[R-sig-ME] single argument anova for GLMMs (really, glmer, or dispersion?)

Sat Dec 13 21:39:30 CET 2008

On Sat, Dec 13, 2008 at 12:46 PM, Murray Jorgensen
<maj at stats.waikato.ac.nz> wrote:
> I thought I might note that zero-inflated count data and negative binomial
> data can both be seen as cases where the response variable follows a mixture
> distribution. In the ZIP case a mixture of a constant [ Poisson(0) or
> Poisson(tiny) with another Poisson], in the negative binomial case a gamma
> mixture of Poissons [which might be approximated by a finite mixture].

I was thinking a bit more about your suggestion of mixtures as a way
of incorporating overdispersion.  It is quite a reasonable suggestion
but I am afraid I don't know enough about methods of estimating the
parameters in a mixture model to decide if it is feasible to put such
models in the framework I plan to use.  My "bottom line" is that I
want to be able to determine the conditional modes of the random
effects given the data and parameter values by solving a penalized
iteratively reweighted least squares problem. If mixture models, or
even restricted forms of mixture models like the ZIP model, can be
expressed in that form then it is just a question of deciding how the
model can be specified and how the specification can be translated
into such a problem.  (This process is not trivial.  It is a lot
easier to write down a model than it is to decide how to define the
arguments and defaults for specifying such a model as an R function.)

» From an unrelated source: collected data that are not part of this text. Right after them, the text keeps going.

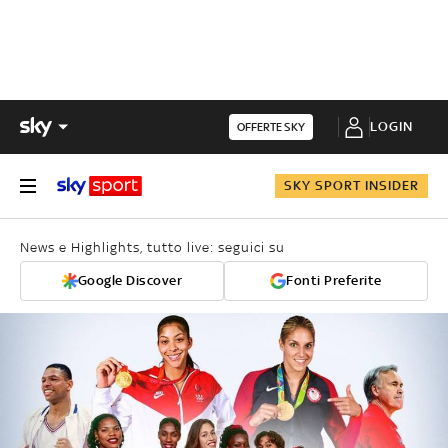
LOGIN
OFFERTE SKY
SKY SPORT INSIDER
News e Highlights, tutto live: seguici su
Google Discover
Fonti Preferite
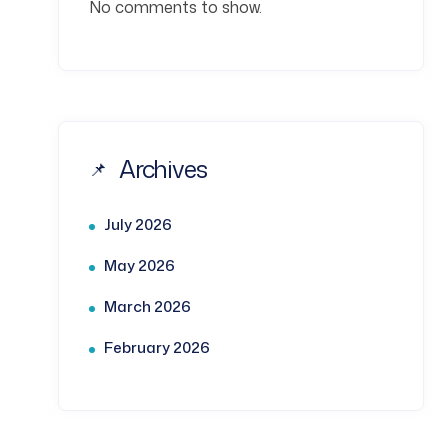
No comments to show.
Archives
July 2026
May 2026
March 2026
February 2026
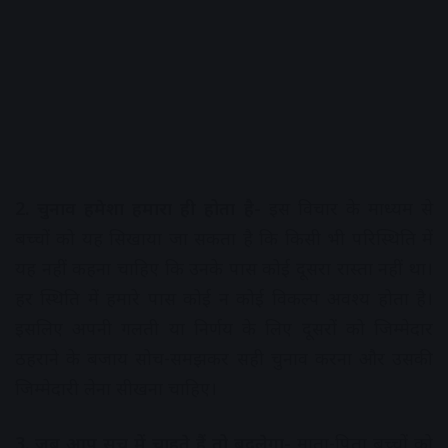
2. चुनाव हमेशा हमारा ही होता है-
इस विचार के माध्यम से
बच्चों को यह सिखाया जा सकता है कि किसी भी परिस्थिति में
यह नहीं कहना चाहिए कि उनके पास कोई दूसरा रास्ता नहीं था।
हर स्थिति में हमारे पास कोई न कोई विकल्प अवश्य होता है।
इसलिए अपनी गलती या निर्णय के लिए दूसरों को जिम्मेदार
ठहराने के बजाय सोच-समझकर सही चुनाव करना और उसकी
जिम्मेदारी लेना सीखना चाहिए।
3. जब आप सच में चाहते हैं तो बदलेगा-
माता-पिता बच्चों को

My guess is that models like ZIP can't be expressed that way so it
would be necessary to condition on the mixture components, estimate
the conditional modes of the random effects and conditional estimates
of the parameters, then iterate.

One of the basic changes in the allcoef branch of the lme4 code is the
way that the "outer" optimization is performed (PIRLS is the "inner"
optimization in the Laplace or adaptive Gauss-Hermite approximation;
optimization of the profiled deviance with respect to \theta is the
outer optimization).  In the current lme4 this is done internally in C
code and hence is somewhat inaccessible to other programmers.  In the
allcoef branch this is done at the R level by calling nlminb.  In that
branch setting doFit = FALSE in a call to lmer/glmer/nlmer returns an
environment that is suitable for defining the optimization problem in
that it has methods for getPars, getBounds and setPars.  The latter
method sets new values of the parameters and returns the objective
function evaluated at the new parameters. Allowing access to this
environment is intended to be the hook that others can use to set up a
model that is almost what they want so they can then mold the
optimization process to fit the model that they do want.